There has been a very large movement in various financial instruments over the last few days due to mismanagement of the UK's public finances on scales that have never been seen before.
It is therefore reasonable that banks could not have foreseen this and have acted completely properly.
I can spell, my iPad can't.
But in any event, they've got to reserve the right to withdraw products from sale due to changes in the lending market. If you think they were actively continuing to market products which they had already withdrawn, then I expect the ASA might be relevant.
it is my view that where they have not publicly withdrawn products it is because they want to fish for consumers who can be routed to their mortgage advisors so that they can gain more business by selling the alternative new products, in contravention of 3.30 in my post. Other banks pulled their products publicly very quickly, so there should be no 3.29 get out clause that it was not possible.
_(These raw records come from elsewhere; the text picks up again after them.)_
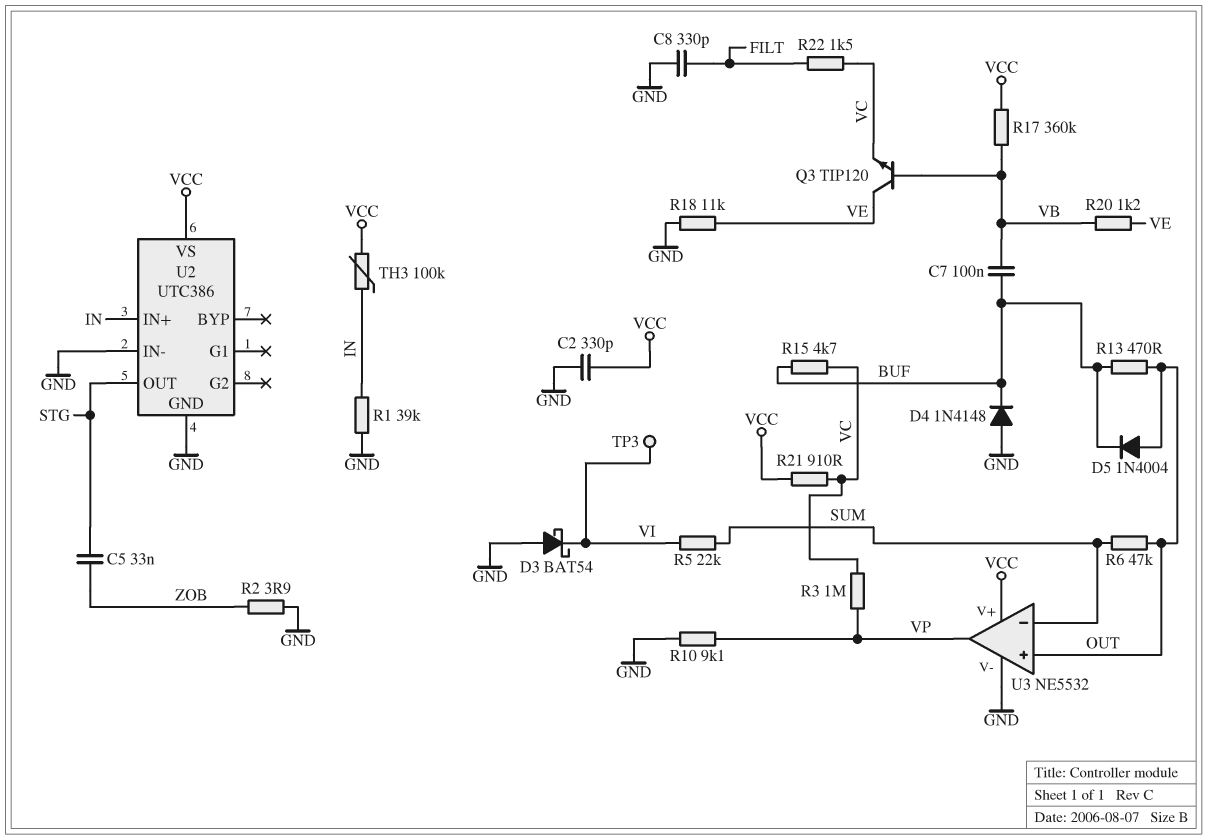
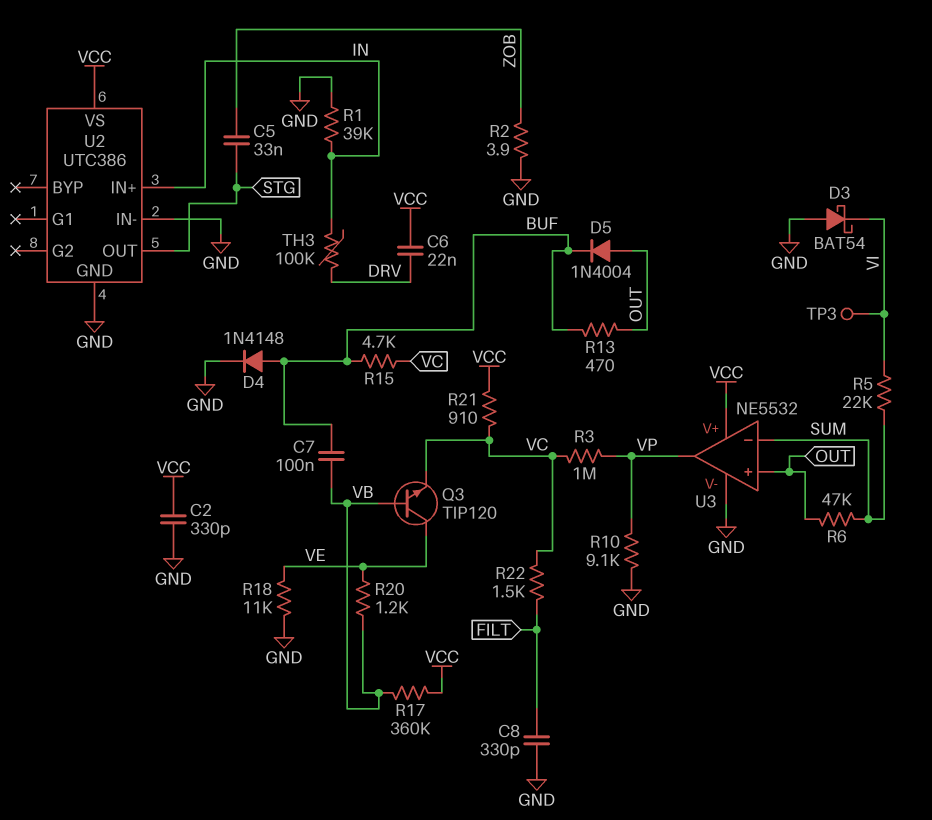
C6: none -> 22nF (DRV, VCC)
D4: diode 1N4148 (A GND, K BUF) -> diode 1N4148 (A BUF, K GND)
TH3: 100k (IN, VCC) -> 100k (DRV, IN)

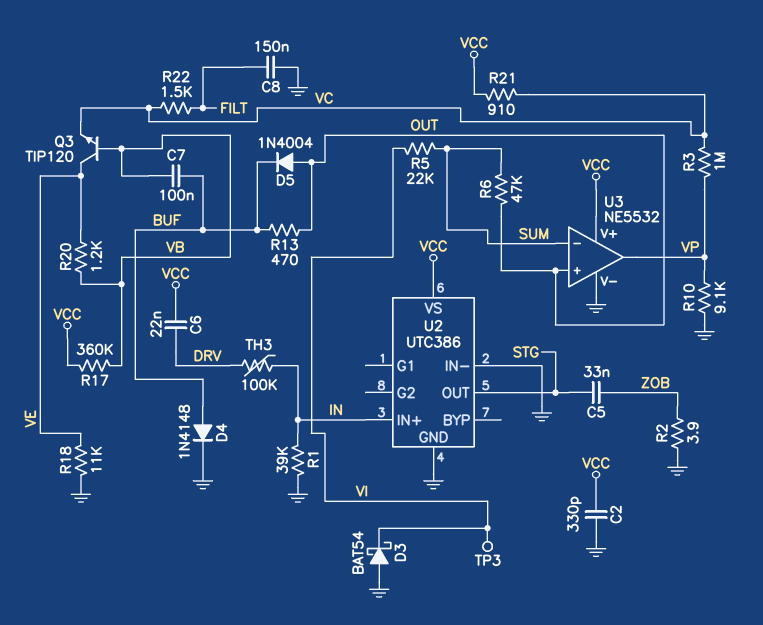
C8: 330pF (FILT, GND) -> 150nF (FILT, GND)
R15: 4.7k (BUF, VC) -> none

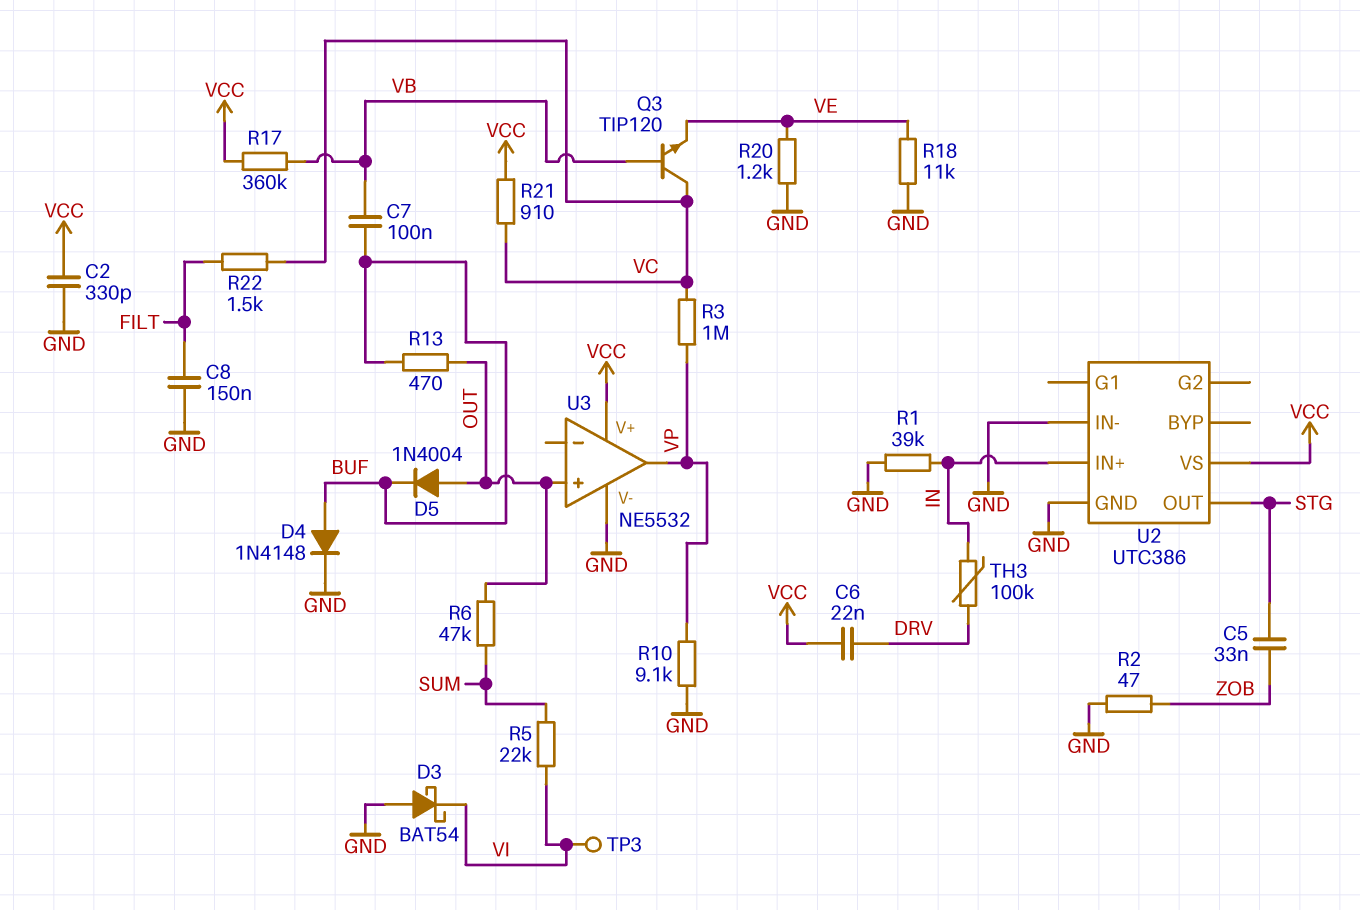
Q3: NPN TIP120 (B VB, C VE, E VC) -> NPN TIP120 (B VB, C VC, E VE)
R2: 3.9 (GND, ZOB) -> 47 (GND, ZOB)
R20: 1.2k (VB, VE) -> 1.2k (GND, VE)
U3 pin in-: SUM -> none

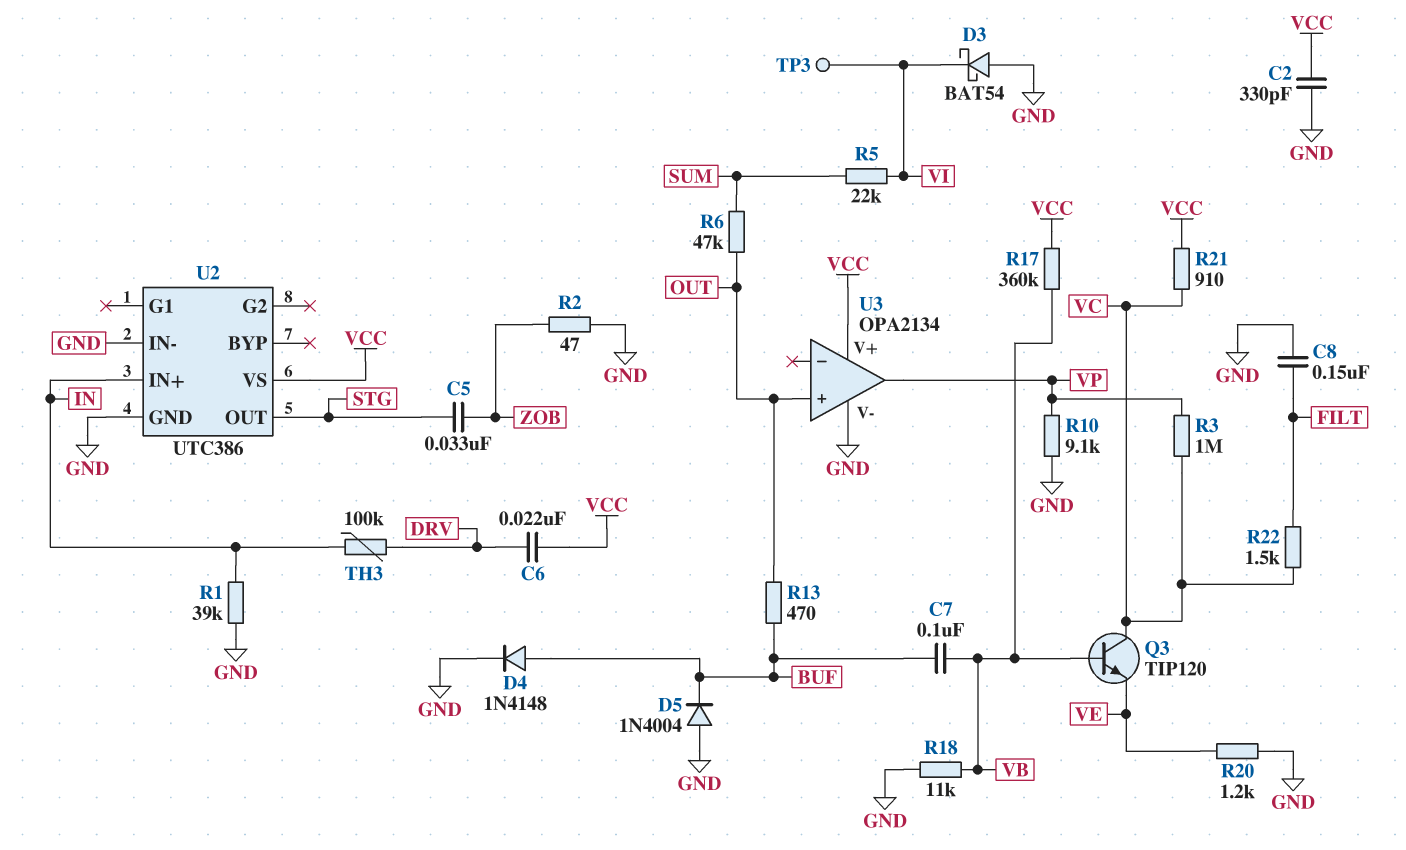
D5: diode 1N4004 (A OUT, K BUF) -> diode 1N4004 (A GND, K BUF)
R18: 11k (GND, VE) -> 11k (GND, VB)
U3: NE5532 -> OPA2134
So your view is, unfortunately wrong.
Ask on the Mortgages board if you want to hear from people with more knowledge about the process (and any grounds for complaint, though I can't see that you have any from what you've told us).
A contract does not have to be a signed agreement - just a verbal contact is a contract, but this was far stronger than that with written confirmation and a PIN number with which to proceed - which process repeatedly failed without any explanation.
It is the lender’s responsibility to reserve the funds - if they choose not to do this when the offer is first made that is their choice. If there is a risk of not fulfilling the offers made further down the line, they should not continue advertising the product. Please see advertising standards above.